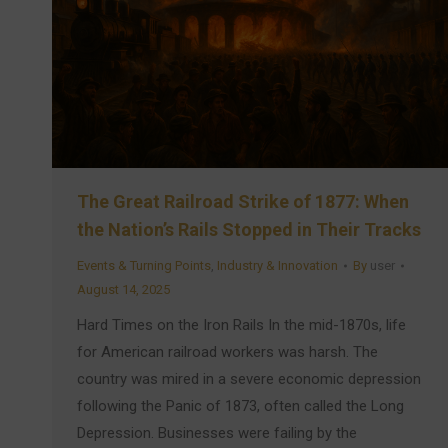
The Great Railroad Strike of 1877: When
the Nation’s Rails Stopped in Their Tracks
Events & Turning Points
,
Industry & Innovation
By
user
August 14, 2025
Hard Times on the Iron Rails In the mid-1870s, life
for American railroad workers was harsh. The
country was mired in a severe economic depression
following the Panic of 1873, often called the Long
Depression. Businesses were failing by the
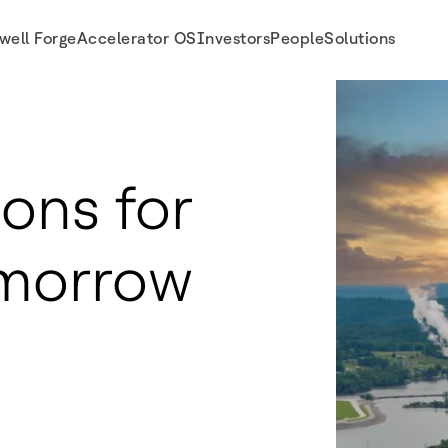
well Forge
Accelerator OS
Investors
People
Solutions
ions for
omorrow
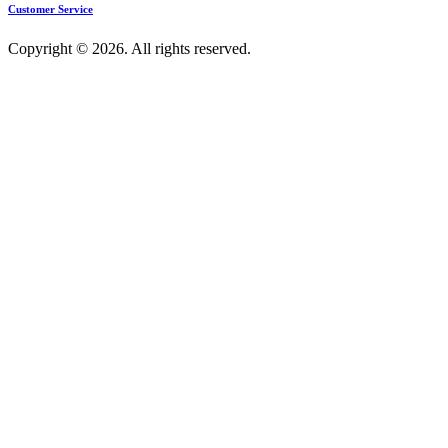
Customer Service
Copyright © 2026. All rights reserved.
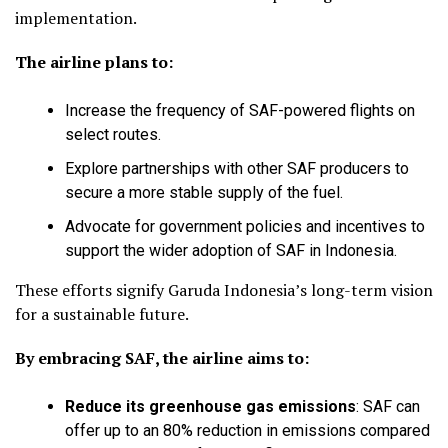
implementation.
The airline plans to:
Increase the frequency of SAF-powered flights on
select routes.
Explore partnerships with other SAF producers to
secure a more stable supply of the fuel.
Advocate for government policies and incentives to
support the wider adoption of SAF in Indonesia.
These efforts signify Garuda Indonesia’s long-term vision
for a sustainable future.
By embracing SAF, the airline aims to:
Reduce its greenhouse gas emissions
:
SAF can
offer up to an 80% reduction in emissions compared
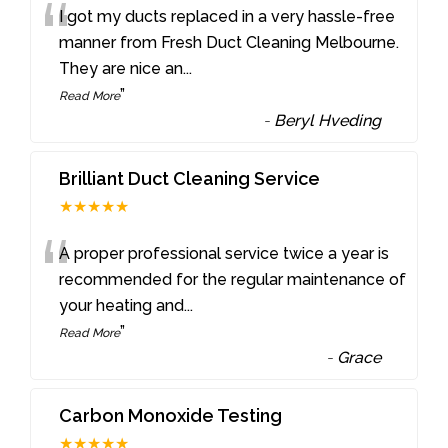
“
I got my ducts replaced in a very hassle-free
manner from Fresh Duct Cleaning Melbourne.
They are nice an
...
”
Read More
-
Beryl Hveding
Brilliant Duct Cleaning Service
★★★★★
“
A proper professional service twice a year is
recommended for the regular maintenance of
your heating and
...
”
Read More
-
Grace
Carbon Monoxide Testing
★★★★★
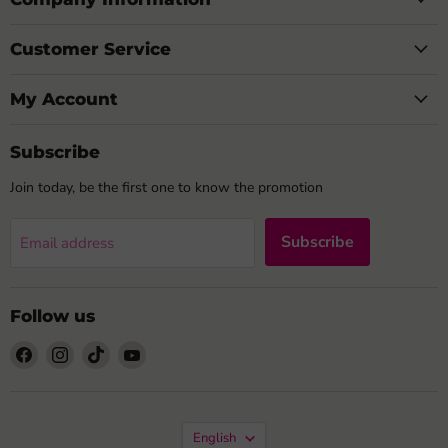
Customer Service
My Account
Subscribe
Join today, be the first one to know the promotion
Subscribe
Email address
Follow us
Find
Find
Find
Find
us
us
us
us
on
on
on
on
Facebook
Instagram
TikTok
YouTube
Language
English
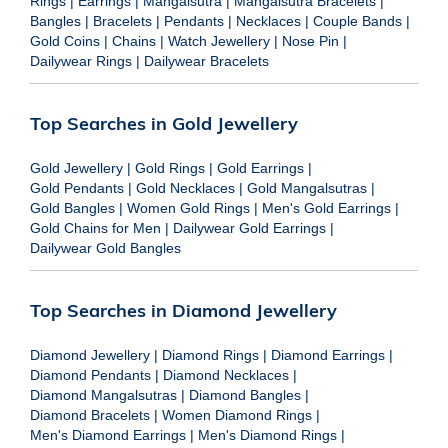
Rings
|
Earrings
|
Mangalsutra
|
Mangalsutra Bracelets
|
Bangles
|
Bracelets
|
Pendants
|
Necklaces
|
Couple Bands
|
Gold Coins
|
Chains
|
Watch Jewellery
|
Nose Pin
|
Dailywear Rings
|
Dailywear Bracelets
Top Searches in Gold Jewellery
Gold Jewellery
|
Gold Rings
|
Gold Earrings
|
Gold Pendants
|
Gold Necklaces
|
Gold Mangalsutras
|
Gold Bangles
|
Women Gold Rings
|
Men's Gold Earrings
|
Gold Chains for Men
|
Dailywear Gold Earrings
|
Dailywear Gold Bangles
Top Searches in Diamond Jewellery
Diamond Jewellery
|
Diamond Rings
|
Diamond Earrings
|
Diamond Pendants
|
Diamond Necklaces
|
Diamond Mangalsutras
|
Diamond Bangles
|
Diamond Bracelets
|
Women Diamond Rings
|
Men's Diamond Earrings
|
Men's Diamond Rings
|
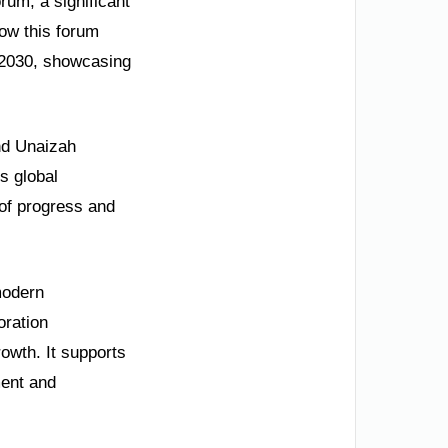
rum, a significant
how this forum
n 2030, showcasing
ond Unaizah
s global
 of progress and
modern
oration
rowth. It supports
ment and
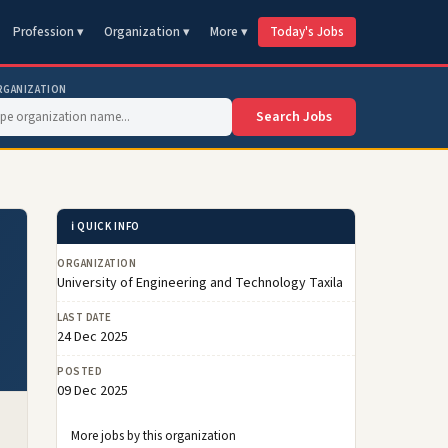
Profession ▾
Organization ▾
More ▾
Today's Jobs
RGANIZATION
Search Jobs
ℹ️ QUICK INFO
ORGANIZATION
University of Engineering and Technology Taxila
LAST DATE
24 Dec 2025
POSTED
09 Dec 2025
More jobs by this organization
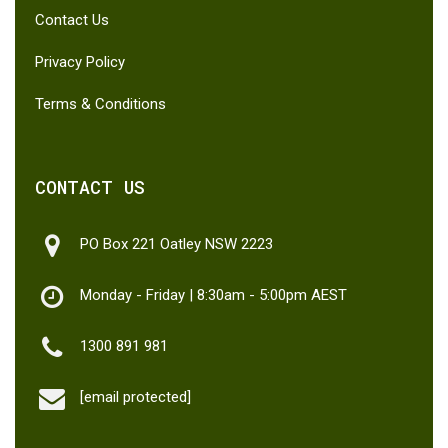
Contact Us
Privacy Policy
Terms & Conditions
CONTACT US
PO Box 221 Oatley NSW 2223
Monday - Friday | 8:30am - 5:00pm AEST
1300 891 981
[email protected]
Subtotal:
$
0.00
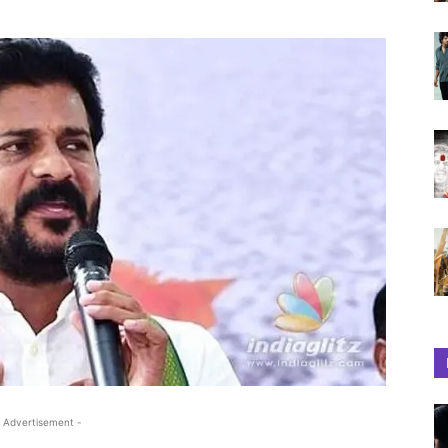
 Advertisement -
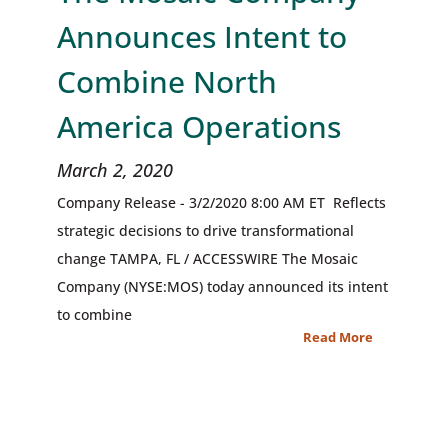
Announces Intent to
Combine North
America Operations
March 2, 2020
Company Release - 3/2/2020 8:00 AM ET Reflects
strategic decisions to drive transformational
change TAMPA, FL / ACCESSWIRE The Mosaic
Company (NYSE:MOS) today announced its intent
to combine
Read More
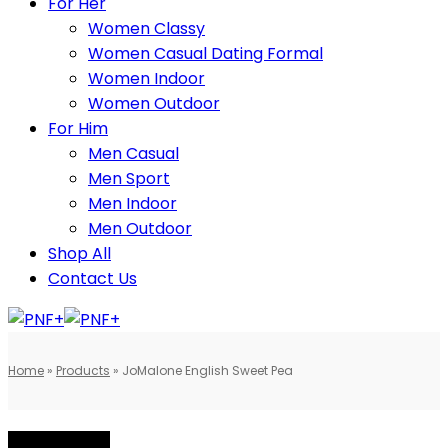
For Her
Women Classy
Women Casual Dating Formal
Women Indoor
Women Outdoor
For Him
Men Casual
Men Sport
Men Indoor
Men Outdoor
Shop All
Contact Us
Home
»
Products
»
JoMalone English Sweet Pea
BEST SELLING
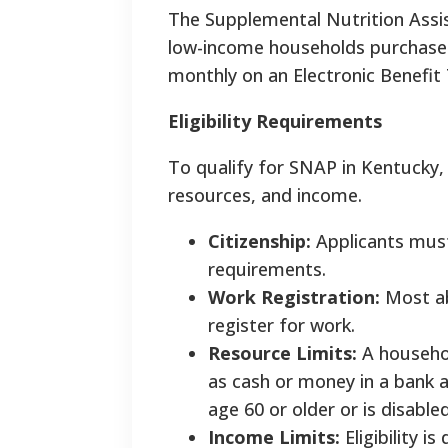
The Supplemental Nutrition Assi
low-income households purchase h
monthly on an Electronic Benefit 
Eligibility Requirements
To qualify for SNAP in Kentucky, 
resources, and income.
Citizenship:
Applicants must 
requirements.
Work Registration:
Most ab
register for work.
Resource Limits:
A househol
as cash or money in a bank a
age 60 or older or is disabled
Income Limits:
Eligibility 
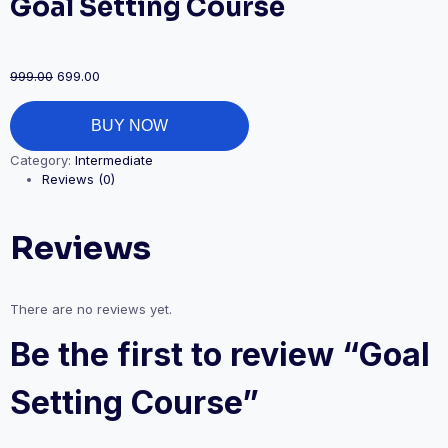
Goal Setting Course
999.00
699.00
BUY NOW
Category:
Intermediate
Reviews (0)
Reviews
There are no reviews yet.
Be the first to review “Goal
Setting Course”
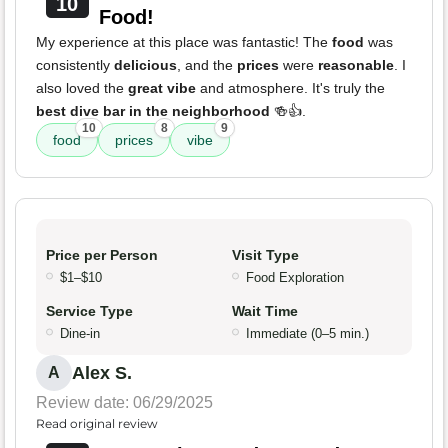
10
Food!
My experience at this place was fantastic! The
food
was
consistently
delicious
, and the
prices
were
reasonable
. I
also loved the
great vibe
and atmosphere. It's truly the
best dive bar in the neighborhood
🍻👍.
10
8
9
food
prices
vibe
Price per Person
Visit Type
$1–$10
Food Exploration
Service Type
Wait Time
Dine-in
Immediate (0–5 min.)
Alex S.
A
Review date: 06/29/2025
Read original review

————

> **EXERCISE REQUIREMENTS**
Reproduce the listing verbatim, starting at the line containing "Goal Setting Course" and ending with the last line of the listing, both included. Leave the pictures out of your answer.

> **RESULT FOR THIS TASK**
Goal Setting Course
999.00
699.00
BUY NOW
Category:
Intermediate
Reviews (0)
Reviews
There are no reviews yet.
Be the first to review “Goal
Setting Course”
10
Food!
My experience at this place was fantastic! The
food
was
consistently
delicious
, and the
prices
were
reasonable
. I
also loved the
great vibe
and atmosphere. It's truly the
best dive bar in the neighborhood
🍻👍.
10
8
9
food
prices
vibe
Price per Person
Visit Type
$1–$10
Food Exploration
Service Type
Wait Time
Dine-in
Immediate (0–5 min.)
Alex S.
A
Review date: 06/29/2025
Read original review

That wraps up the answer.